London - Chances of a recovery for the eurozone economy have faded further into 2013, according to a Reuters poll of economists who say the recession has deepened over the last three months.
 
Huge questions over the health of some of the region's biggest economies make any kind of major rebound for the eurozone extremely unlikely next year. That may have to wait until 2014, and quite possibly later.
 
The currency union will see no better than stagnation early next year, before finally achieving paltry growth of around 0.2% in the second quarter, Wednesday's poll of more than 70 economists showed.
 
The outlook represents a new low since Reuters started polling on the 2013 outlook in January.
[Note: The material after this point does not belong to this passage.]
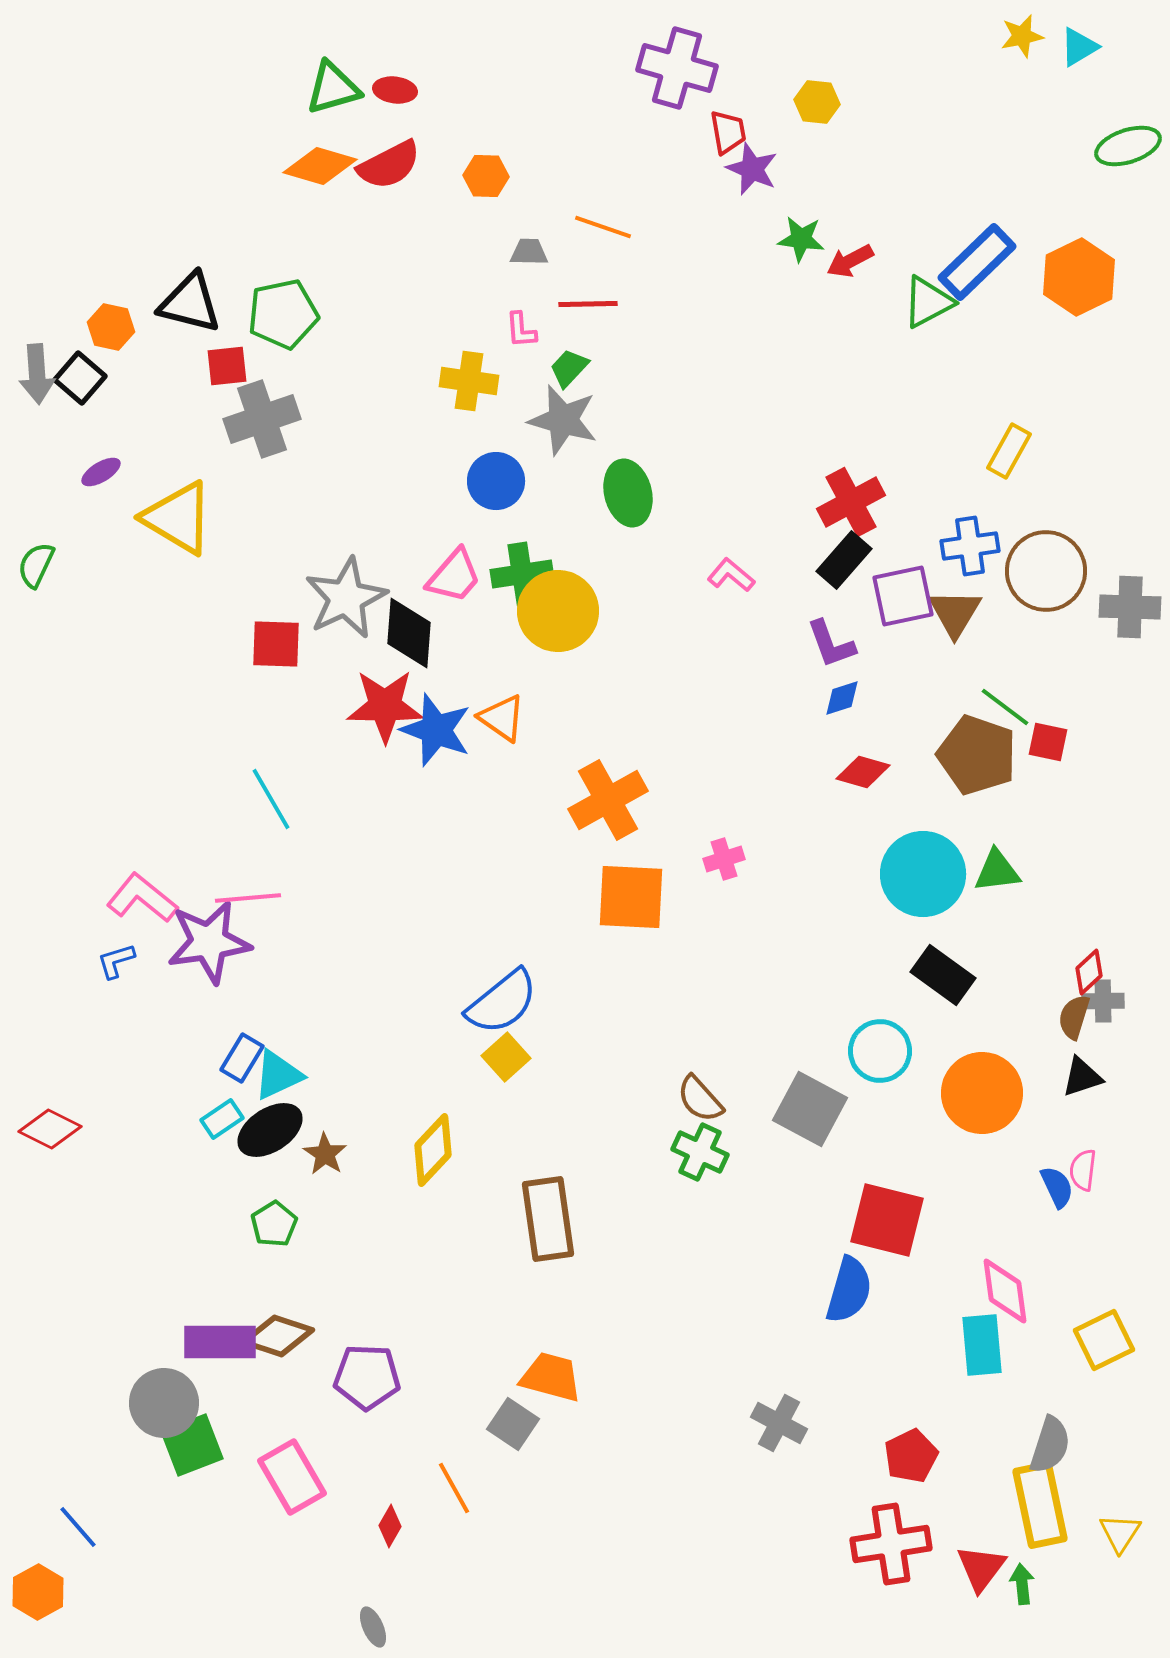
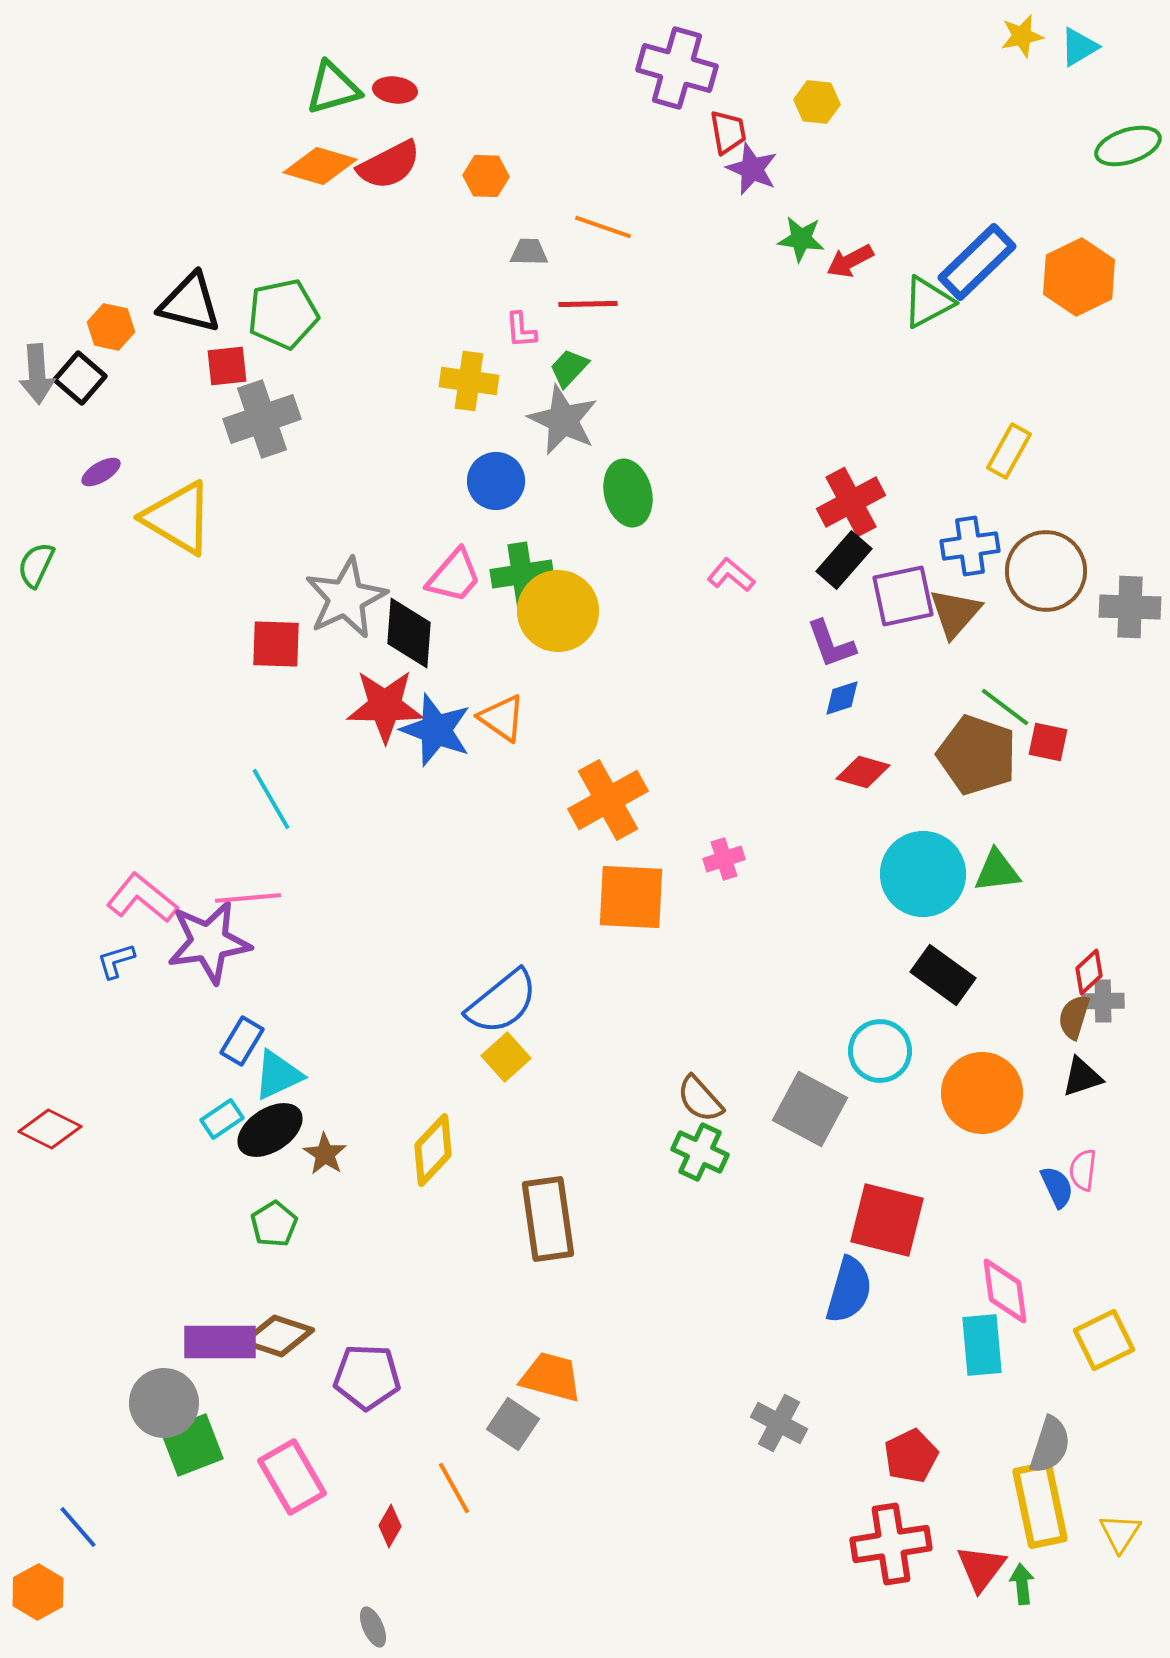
gray star at (563, 420): rotated 10 degrees clockwise
brown triangle at (955, 613): rotated 10 degrees clockwise
blue rectangle at (242, 1058): moved 17 px up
No economist in the survey now believes the eurozone economy grew in the current quarter.
 
Overall, economists expect a full year average growth rate of zero for next year.
 
The region as a whole is reliant on Germany as the biggest driver of economic growth, and the signs from there have been ominous.
 
"Key German surveys have shown few signs of recovery in Q4 so far and industrial production collapsed by 2.6% in October," said Philip Shaw, chief economist at Investec, in a research note.
 
"Hence the upturn is further away than seemed to be the case and we have slashed our 2013 euro area GDP forecast to -0.4% from +0.3% previously."
 
Economists now believe the economy has shrunk this quarter by 0.3% rather than the 0.2% forecast last month, which would mean the recession has deepened from the 0.1% decline reported for the third quarter.
 
Despite a clear consensus on the poor health of the economy, respondents were split right down the middle over what else the European Central Bank will do about it, if anything.
 
Thirty-nine economists think it will hold its main refinancing rate at its current record low of 0.75% through the first quarter of next year, while 38 believe the ECB will cut it to 0.5%.
 
That analysts are so divided is little wonder as the ECB's Governing Council members are similarly split.
 
"At least one member of the Governing Council has voted for a rate cut, which ECB President Mario Draghi said could happen if the outlook deteriorates further," said Azad Zangana, economist at Schroders, who thinks the ECB is more likely to stay on hold.
 
Whatever the ECB eventually decides to do, inflation looks unlikely to stand in its way.
 
The poll showed inflation falling beneath the bank's 2% target ceiling in the second quarter next year, where it looks set to stay through to midway next year.
 
Economists put only a median 25% chance on Greece leaving the eurozone next year, echoing the findings of an October poll which found that just eight of 34 fund managers foresaw such an event.